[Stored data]
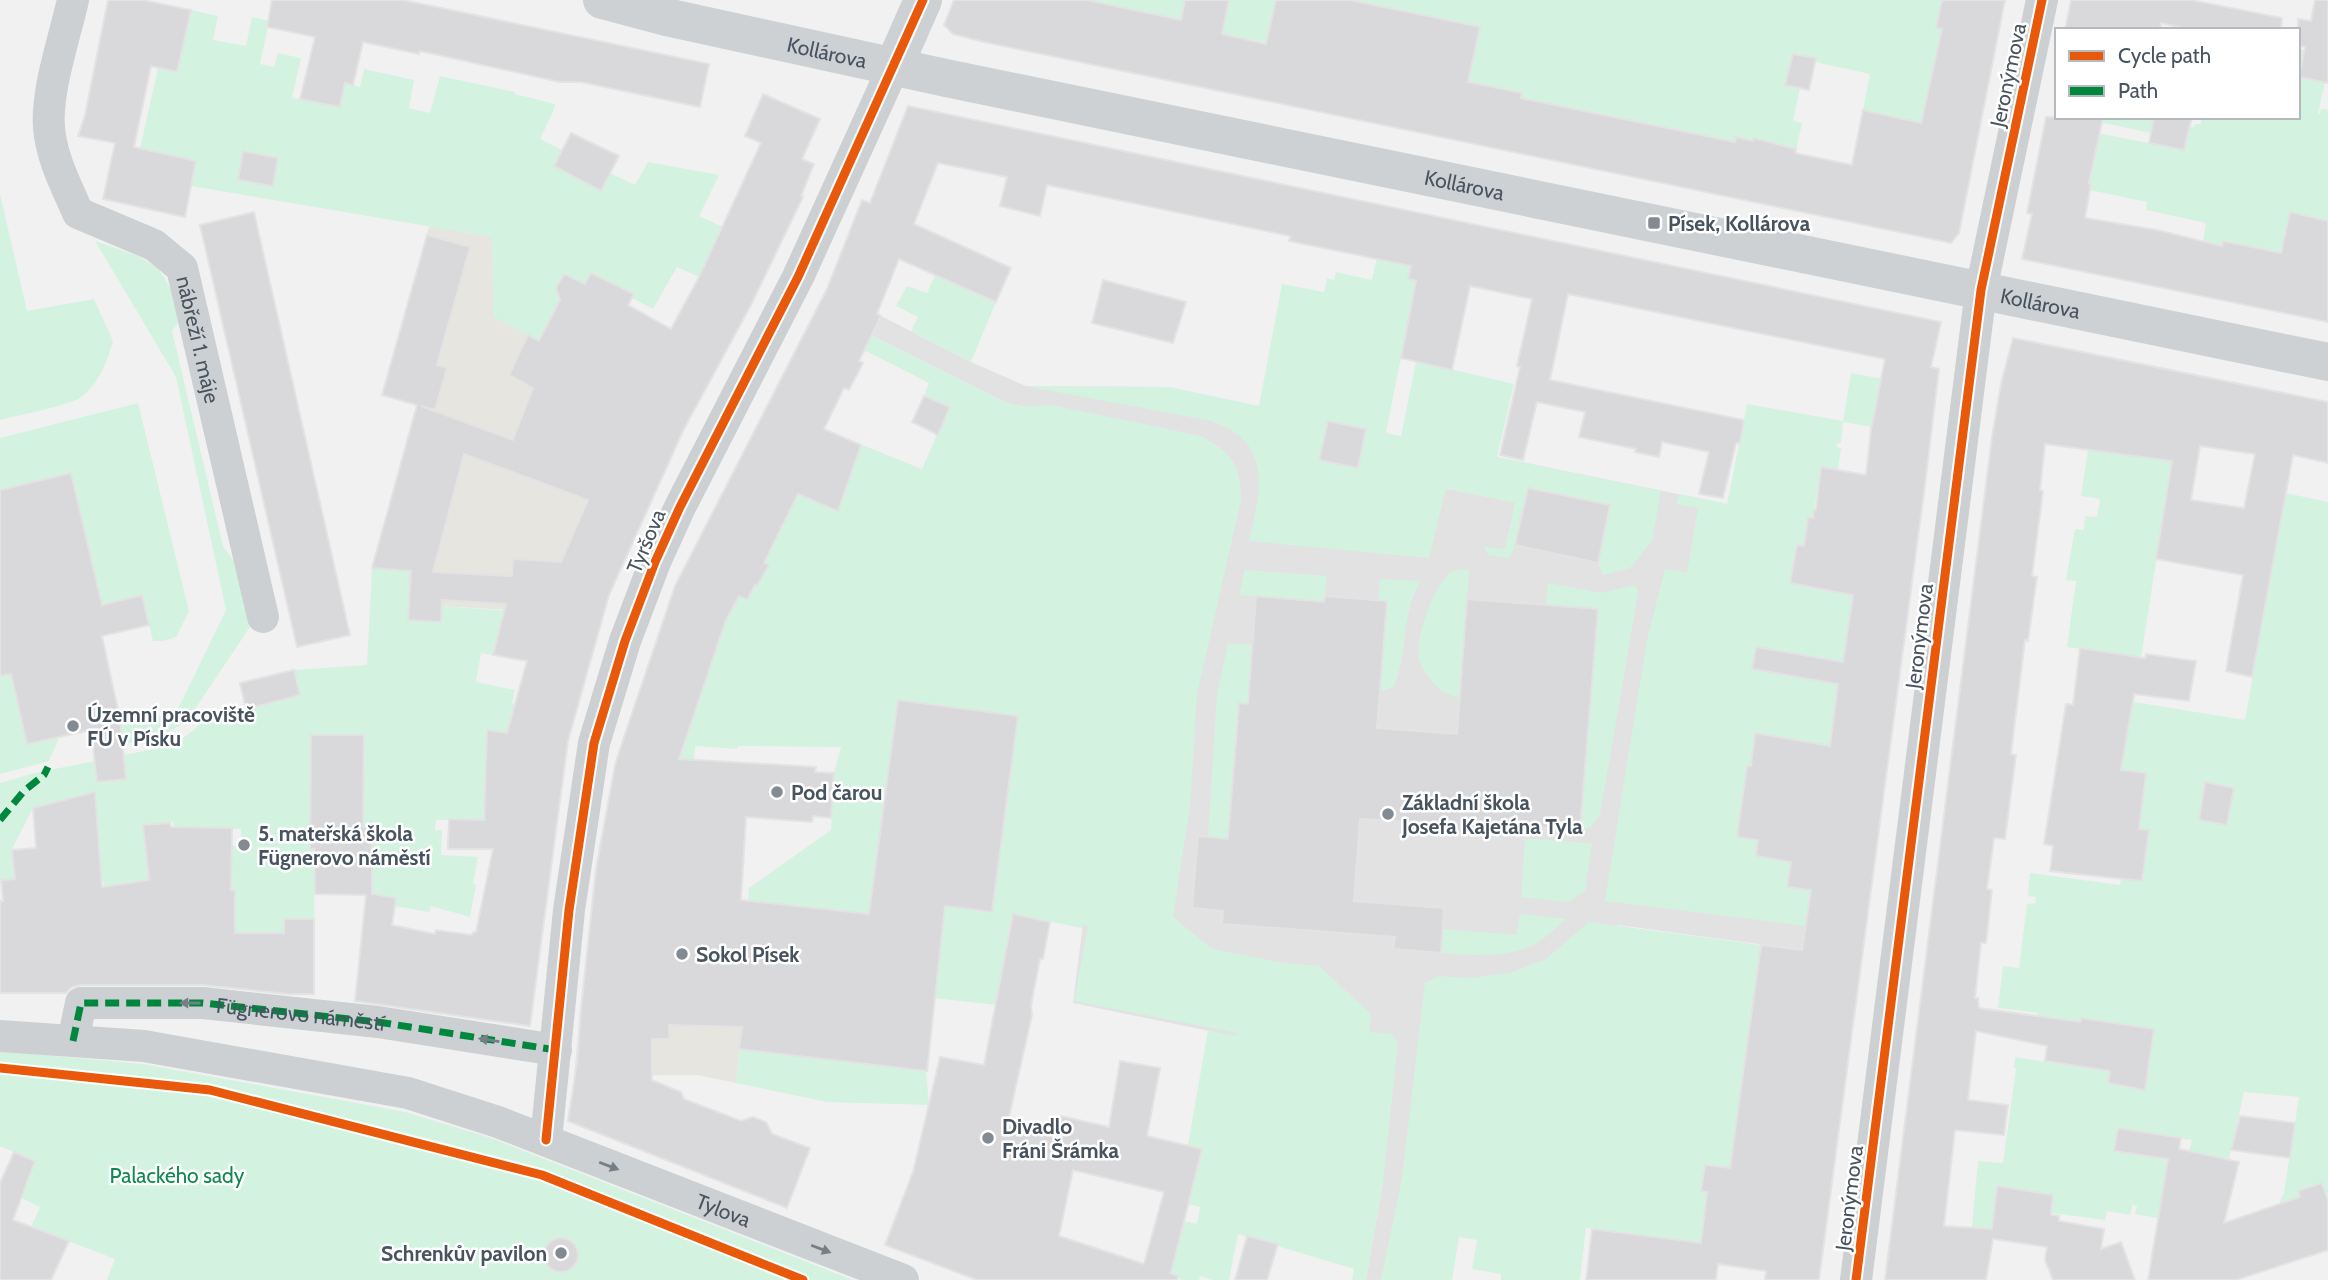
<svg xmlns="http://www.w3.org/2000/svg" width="2328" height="1280" font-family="Cabin,sans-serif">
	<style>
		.commercial { fill: #e6e5df }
		.education { fill: #e3e2e3 }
		.green { fill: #d4f2e0; fill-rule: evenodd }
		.building { fill: #d9d9db; stroke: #e3e3e4; stroke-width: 2; fill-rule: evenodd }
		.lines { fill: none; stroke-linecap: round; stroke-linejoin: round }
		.street { stroke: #cdd0d2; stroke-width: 32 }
		.secondary { stroke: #ced1d4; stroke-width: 38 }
		.quiet { stroke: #00873e; stroke-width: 7; stroke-dasharray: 14 7; stroke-linecap: butt }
		.cycleway-casing { stroke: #fff; stroke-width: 13 }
		.cycleway { stroke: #e8590c; stroke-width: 9 }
		.oneway { fill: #767f87 }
		.poi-dot { fill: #838a92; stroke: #fff; stroke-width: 2.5 }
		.labels { text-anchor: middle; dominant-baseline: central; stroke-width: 5; stroke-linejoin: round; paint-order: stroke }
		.street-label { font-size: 21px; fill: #47535f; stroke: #fff }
		.poi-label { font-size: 21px; font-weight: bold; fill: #47535f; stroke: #fff; text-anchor: start }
		.park-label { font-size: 21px; fill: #118751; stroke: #fff }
	</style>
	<rect width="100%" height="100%" fill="#f2f1f1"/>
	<path class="commercial" d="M429 226 492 237 493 284 625 353 654 494 508 610 410 604V571L371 569 418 406 435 411 447 368 437 365 470 247 427 235Z
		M581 1001 744 1005 736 1083 697 1075 574 1076Z"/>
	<path class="education" d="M881 316 971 362 1026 386 1170 387 1319 460 1445 488 1488 497 1497 457 1727 504 1664 783 1808 910 1807 914 1861 958 1618 925 1433 1202 1393 1280H1366L1383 1182 1263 1042 1073 1003 1086 899 1124 782 1201 445 1007 403 871 335Z"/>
	<path class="green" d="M1072 0H1185L1180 26 1138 11Z
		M1229 0H1942L1936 28 1945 30 1935 78H1931L1921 123 1863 110 1870 74 1815 62V58L1793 54 1785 85 1800 88 1793 121 1802 123 1796 150 1753 139V141L1736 138 1735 142 1595 112 1532 100H1520L1521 93 1222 34Z
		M170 5 218 16 213 40 246 46 252 17 269 21 260 64 274 67 278 53 301 58 292 98 300 99 345 83 360 87 364 69 414 80 409 108 430 113 440 76 515 92V94L555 104 553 112 540 139 562 150 555 167 601 190 610 173 635 185 648 162 719 175 699 216 723 227 699 277 677 267 653 309 632 298 634 293 592 273 585 284 564 274 556 288 606 388 523 345 527 335 493 316 492 237 191 186 196 161 192 162 144 152V149L140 148 158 68 177 72 183 46 163 41Z
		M2298 49 2304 50 2299 77 2325 82 2318 113 2320 114 2321 109 2328 110V267L2281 253 2223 241 2222 246 2203 241 2206 223 2146 210 2147 202 2090 190 2091 183 2086 182 2097 133 2184 150 2190 126 2194 127 2195 124H2201V120L2199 117H2298Z
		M2100 117H2154L2151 133 2099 122Z
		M0 194 27 311 94 299 113 341C107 362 99 384 80 398 70 405 16 416 0 420Z
		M95 241 138 256 158 268 186 313 172 331 223 546 252 586 256 618 187 721 163 735 111 747 89 731 176 713 226 610 176 377Z
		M1377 257 1411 266 1408 279 1416 281 1386 433 1401 436 1424 323 1446 368 1514 384 1497 457 1661 491 1652 541 1630 568 1603 575 1598 563 1610 505 1530 488 1529 485 1514 548 1509 558 1489 555 1483 547 1505 549 1515 503 1446 488 1429 558 1249 541C1257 505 1271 459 1236 433 1229 428 1220 425 1212 421L1026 386 1170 387 1259 406 1282 284 1324 292 1327 278 1334 280 1336 272 1372 280ZM1328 421 1366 429 1358 468 1319 460Z
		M936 274 996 302 971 362 911 331 918 317 896 306 907 286 927 293Z
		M871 335 1007 403 1025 407 1051 405 1201 436C1232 453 1241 465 1241 500L1197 694 1190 805 1173 917 1212 949 1283 963 1319 966 1371 1014 1369 1032 1391 1034 1398 1042 1383 1182 1366 1280H1352L1354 1269 1238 1234 1229 1280H1213L1200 1276 1199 1280H1183L1145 1268 1151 1250 1175 1257 1184 1221 1197 1224 1200 1207 1188 1204 1202 1149 1188 1145 1208 1030 1235 1036 1237 1033 1074 1001 1088 926 1083 924 1082 928 1014 914 996 1005 934 998 926 1070 929 1105 827 1102 736 1083 744 1005 648 1001H581L595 886 748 901 749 888 831 830 834 773 841 747 738 746 737 749 695 746 694 763 667 764 689 729 695 711 691 709 704 670 709 671 728 614 739 596 747 600 755 585H757L769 566 757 559 771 549 828 431 922 469 949 407 924 396 929 383 864 350Z
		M1851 373 1889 380C1873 399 1874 405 1880 428L1843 422 1841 443H1837V447L1841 448 1838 470 1821 467 1813 518 1808 517 1855 584 1832 746 1757 767 1747 766 1737 837 1758 840 1756 856 1791 861 1787 887 1811 890 1807 914 1865 923 1808 926 1605 901 1647 640 1665 569 1687 573 1698 508 1676 504 1680 494 1727 504 1747 404 1843 421ZM1793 565 1819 569 1816 588 1790 583Z
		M138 403 189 611 176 637 163 641H153L142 595 102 605 71 473 0 490V438Z
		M2088 450 2172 461 2134 702 2245 720 2286 493 2328 502V1194L2326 1195 2322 1184 2302 1203 2279 1204 2284 1192 2299 1097 2244 1092 2229 1159 2219 1158 2216 1173 2184 1169 2192 1140 2171 1137 2158 1218 2135 1214 2137 1206 2132 1205 2130 1215 2107 1211 2105 1220 2051 1213 1992 1229 1972 1227 1978 1161 2003 1163 2016 1068H2014L2015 1057 2073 1066 2076 1047 2031 1040 2037 1013 1998 1008 2003 966 2019 968 2027 904 2035 903 2036 897 2028 896 2030 873 2120 885 2121 879 2142 881 2133 828 2118 792 2143 795 2146 774 2096 766 2126 742 2131 713 2117 711 2123 655 2067 647 2076 581 2066 580 2075 529 2084 530 2085 516 2097 517 2100 499 2081 496Z
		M372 568 411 571 409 620 441 622V606L508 611 527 661 481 653 476 682 515 690 512 703 520 706 513 733 487 730 484 819 436 820 435 830H442L441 855 478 857 473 884 476 885 470 917 431 906 429 912 395 906 372 894V828L363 827V735H311L315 849 314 934 303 933 284 919V933H235V890H231V846L241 845V829L174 827 173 822 144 825 150 890 115 885 104 886 101 871 33 808 12 849 14 879 0 880V783L35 773 174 745 196 728 204 717 299 695 294 670 367 665Z
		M1245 570 1327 576 1324 602 1239 595Z
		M1469 570 1460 697C1442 697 1424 675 1419 659 1414 641 1435 580 1453 571 1457 569 1465 570 1469 570Z
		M1380 579 1420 581C1401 616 1408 652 1394 687L1380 691 1387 602 1378 601Z
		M1548 583 1601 593 1635 585 1638 593 1600 815 1590 828 1580 830 1546 605Z
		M1228 643 1252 645 1248 704 1239 703 1228 839 1208 837 1217 694Z
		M10 674 27 744 59 738 49 761 0 774V676Z
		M1525 838 1592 844 1585 891 1568 902 1521 897Z
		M1520 914 1566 919C1557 926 1549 935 1540 941 1512 959 1472 955 1441 953L1442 929 1516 935Z
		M1589 922 1761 945 1730 1168 1704 1165 1701 1190 1707 1192 1721 1245 1586 1228 1580 1280H1501V1274L1472 1269 1477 1240 1459 1237 1452 1280H1381L1402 1178 1425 983 1438 976 1470 978 1510 973 1546 959Z
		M0 1051 143 1064 405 1112 491 1138 853 1280H107L115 1259 31 1227 40 1207 21 1198 35 1161 0 1146Z"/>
	<path class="building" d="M108 0H143L191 10 177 72 151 66 134 147 196 161 185 217 103 199 115 143 78 136 85 115Z
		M272 0H403L709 64 700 107 581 82H560L420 51 419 54 363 42 353 85 345 83 340 107 300 99 315 37 267 27Z
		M954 0H1087L1181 20 1185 0H1229L1222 34 1266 44 1276 0H1350L1480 27 1468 82 1522 93 1521 98 1735 142 1736 137 1753 141V138L1796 149 1795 153 1852 165 1863 110 1921 123 1942 29 1936 28 1942 0H2005L1959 233 1951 243 984 42 953 34 944 25Z
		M2071 0H2191L2282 18 2281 30H2192L2161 23 2160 30H2065Z
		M2315 0H2328V83L2299 77 2305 47 2298 46V19L2311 21Z
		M1793 54 1816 58 1809 90 1785 85Z
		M763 94 820 119 802 159 814 164 801 196 803 197 751 305 684 429 609 595 568 741 530 1026 355 1001 366 895 315 894 314 849H310L311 735H364L363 827H372V894L396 898 392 925 435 934 436 930 472 935 473 932H476L493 849H448L449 819 484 820 487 730 507 733 527 661 493 655 506 604 442 600 441 622 408 620 411 571 372 568 417 405 382 395 427 235 470 247 437 365 447 368 435 410 421 406 513 440 533 388 509 375 528 335 539 341 560 300 556 288 564 274 585 284 591 273 634 294 628 305 671 329 699 277 761 143 745 136ZM464 454 588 500 561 562 513 559 512 576 433 572Z
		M908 106 1941 322 1931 367 1939 369 1925 485 1819 1280H1765L1766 1271 1718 1264 1716 1280H1586L1592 1229 1701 1243 1707 1192 1701 1191 1705 1165 1730 1168 1761 945 1802 950 1811 890 1787 887 1791 862 1756 856 1758 840 1737 837 1747 766H1751L1755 733 1830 746 1838 684 1752 669 1756 647 1843 662 1853 595 1790 583 1797 545 1804 546 1808 517 1813 518 1814 510H1816L1821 467 1866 475 1871 430 1885 359 1568 294 1550 380 1744 420 1740 443H1736L1723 498 1699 494 1709 452 1662 442 1659 457 1635 452 1636 449 1579 437 1585 412 1537 402 1523 460 1500 455 1520 367 1517 366 1532 299 1470 286 1452 370 1401 358 1416 281 1408 279 1411 266 1289 241 1290 236 1047 185 1040 216 1000 206 1007 177 938 163 914 224 1011 268 996 302 899 259 877 314 881 316 859 361 863 363 849 390 844 388 824 429 861 445 838 511 798 494 764 563 769 565 757 586 755 585 747 600 739 596 726 620 679 759 816 767 815 772 834 773 831 818 813 816 812 822 746 817 741 900 869 914 898 700 1018 716 992 912 945 906 927 1071 739 1049 742 1027 669 1025V1039H652V1080L681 1092 684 1099 741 1121 753 1117 766 1122 772 1134 810 1148 787 1208 568 1121 577 1063 581 1009 596 869 615 765 623 740 675 586 827 289 862 200 870 203Z
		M2046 117H2103L2089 183H2091L2085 218 2157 230 2222 246 2223 241 2281 253 2290 212 2328 221V322L2022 259 2032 214 2027 213Z
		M2154 117H2192L2184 150 2149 143Z
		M571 133 619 156 601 191 554 166Z
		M243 151 278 158 273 186 238 180Z
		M254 212 350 635 297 647 200 225Z
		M1103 280 1186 302 1173 343 1092 323Z
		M2013 338 2328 402V463L2293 455 2252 677 2226 671 2243 575 2156 559 2172 461 2045 444 2040 490 2043 491 2032 576 2037 577 2028 641 2025 640 2019 689 2011 754 2016 755 2005 839 1994 838 1987 889 1992 890 1986 943H1981L1975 998H1978L1979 1008 2080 1022 2081 1018 2154 1029 2145 1090 2108 1083 2110 1071 2045 1061 2047 1046 1976 1031 1968 1100 2008 1105 2004 1135 1955 1130 1944 1226 1992 1229 1997 1186 2053 1195 2051 1215 2059 1216V1221L2104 1229 2101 1249 2121 1242 2135 1280H2053L2045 1260 2047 1247 1993 1239 1986 1280H1885L1992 437 2001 384ZM2200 446 2255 454 2244 508 2191 500Z
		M924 396 950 407 938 435 912 422Z
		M1328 421 1366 429 1358 468 1319 460Z
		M71 473 102 605 142 595 149 625 102 636 120 719 126 779 97 782 91 730 27 744 11 674 0 676V490Z
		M1528 488 1610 505 1598 563 1515 545Z
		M1256 596 1324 602 1325 596 1387 601 1377 728 1457 734 1467 599 1598 609 1580 830 1503 825 1502 838 1450 834V824L1360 819 1354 901 1444 908 1441 953 1393 949 1395 937 1222 924 1223 911 1192 908 1198 836 1228 839 1239 703 1248 704Z
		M2080 648 2145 658 2146 654 2196 661 2189 701 2134 694 2121 770 2146 773 2139 829 2149 830 2142 881 2050 871 2053 846 2044 844 2066 704 2073 705Z
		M294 670 300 695 246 709 240 683Z
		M2205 782 2234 788 2227 825 2199 820Z
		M95 792 102 887 149 880 143 825 170 823 171 827 232 828 231 890H235V933H284V919H314V994H288L203 985H81L72 987 66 993H0V901H3L1 880 15 879 12 850 36 848 33 808Z
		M1013 914 1050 922 1043 959H1040L1031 1005 1032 1015 1007 1126 1060 1133 1061 1116 1109 1127 1120 1061 1160 1068 1147 1136 1202 1149 1171 1273 1178 1276 1177 1280H977L885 1245 913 1172 940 1057 984 1065ZM1073 1170 1164 1192 1144 1264 1059 1236Z
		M2240 1116 2295 1123 2290 1158 2231 1150Z
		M2118 1128 2181 1138 2179 1149 2239 1162 2224 1223 2300 1197 2298 1191 2322 1183 2328 1200V1250L2236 1280H2148L2168 1159 2114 1151Z
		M14 1152 35 1161 13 1220 69 1241 51 1280H0V1183Z
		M1247 1236 1278 1244 1267 1280H1235Z
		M544 1255a17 17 0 1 1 34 0a17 17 0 1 1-34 0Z"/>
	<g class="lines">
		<g class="street">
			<path id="s1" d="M73 0C65 36 46 91 49 127 51 157 66 185 78 213L154 245 182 268 263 617"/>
			<path id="s2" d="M0 1036 144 1046 408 1093 498 1122 903 1280"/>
			<path id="s3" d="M73 1041 81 1003H203L378 1022 556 1050"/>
			<path d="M546 1140 569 910 594 743 625 641 655 562 680 507 798 277 894 66"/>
			<path d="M1856 1280 1981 290 2042 0"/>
		</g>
		<g class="secondary">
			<path id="s4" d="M602 0 666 17 946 78 2328 362"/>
			<path d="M894 66 923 0"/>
		</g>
		<path class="quiet" d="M0 820 24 791 44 775 48 767
			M73 1041 81 1003H203L378 1022 556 1050"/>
		<g class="cycleway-casing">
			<path id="cycleway" d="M0 1068 210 1090 542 1175 803 1280
				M546 1140 569 910 594 743 625 641 655 562 680 507 798 277 923 0
				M1856 1280 1981 290 2042 0"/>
		</g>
		<use href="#cycleway" class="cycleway"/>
	</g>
	<defs><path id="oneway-solid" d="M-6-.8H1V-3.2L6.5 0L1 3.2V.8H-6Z" transform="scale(1.75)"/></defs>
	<g class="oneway">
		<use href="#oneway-solid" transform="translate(190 1003) rotate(180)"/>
		<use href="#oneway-solid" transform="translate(489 1040) rotate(-171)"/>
		<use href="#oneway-solid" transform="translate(609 1166) rotate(21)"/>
		<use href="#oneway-solid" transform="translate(821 1249) rotate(21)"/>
	</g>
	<g class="poi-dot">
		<rect x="1647" y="216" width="14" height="14" rx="3.5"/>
		<circle cx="73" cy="726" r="7"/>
		<circle cx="777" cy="792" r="7"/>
		<circle cx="1388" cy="814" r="7"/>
		<circle cx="244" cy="845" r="7"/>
		<circle cx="682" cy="954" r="7"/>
		<circle cx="988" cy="1138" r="7"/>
		<circle cx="561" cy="1253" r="7"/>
	</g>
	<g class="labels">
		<g class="street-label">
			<text stroke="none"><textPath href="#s4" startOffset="231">Kollárova</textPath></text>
			<text transform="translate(2008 75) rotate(-78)">Jeronýmova</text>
			<text stroke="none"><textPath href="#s4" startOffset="882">Kollárova</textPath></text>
			<text stroke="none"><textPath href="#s4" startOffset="1470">Kollárova</textPath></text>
			<text stroke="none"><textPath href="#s1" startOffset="413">nábřeží 1. máje</textPath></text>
			<text transform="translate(646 541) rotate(-67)">Tyršova</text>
			<text transform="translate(1919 636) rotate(-83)">Jeronýmova</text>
			<text stroke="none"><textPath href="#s3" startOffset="259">Fügnerovo náměstí</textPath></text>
			<text transform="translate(1849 1198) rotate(-83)">Jeronýmova</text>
			<text stroke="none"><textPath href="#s2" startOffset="749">Tylova</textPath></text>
		</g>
		<g class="poi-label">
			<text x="1668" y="223">Písek, Kollárova</text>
			<text x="87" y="714">Územní pracoviště<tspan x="87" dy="24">FÚ v Písku</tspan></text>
			<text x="791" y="792">Pod čarou</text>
			<text x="1402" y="802">Základní škola<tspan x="1402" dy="24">Josefa Kajetána Tyla</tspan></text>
			<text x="258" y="833">5. mateřská škola<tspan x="258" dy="24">Fügnerovo náměstí</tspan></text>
			<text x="696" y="954">Sokol Písek</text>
			<text x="1002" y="1126">Divadlo<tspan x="1002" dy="24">Fráni Šrámka</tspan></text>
			<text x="547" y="1253" text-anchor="end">Schrenkův pavilon</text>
		</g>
		<g class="park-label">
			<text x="177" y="1175">Palackého sady</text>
		</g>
	</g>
	<rect x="2055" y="28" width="245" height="91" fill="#ffffff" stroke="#b5babf" stroke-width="2"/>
	<rect x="2069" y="51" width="35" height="10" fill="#e8590c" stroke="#b5babf" stroke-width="2"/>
	<text x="2118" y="63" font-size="21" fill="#47535f">Cycle path</text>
	<rect x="2069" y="86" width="35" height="10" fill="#00873e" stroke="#b5babf" stroke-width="2"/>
	<text x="2118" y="98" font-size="21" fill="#47535f">Path</text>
</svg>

**TASK INSTRUCTIONS**
Only lines containing the string "labels" are needed. Pull each of them out of the records above.

**ANSWER TO THIS EXERCISE**
		.labels { text-anchor: middle; dominant-baseline: central; stroke-width: 5; stroke-linejoin: round; paint-order: stroke }
	<g class="labels">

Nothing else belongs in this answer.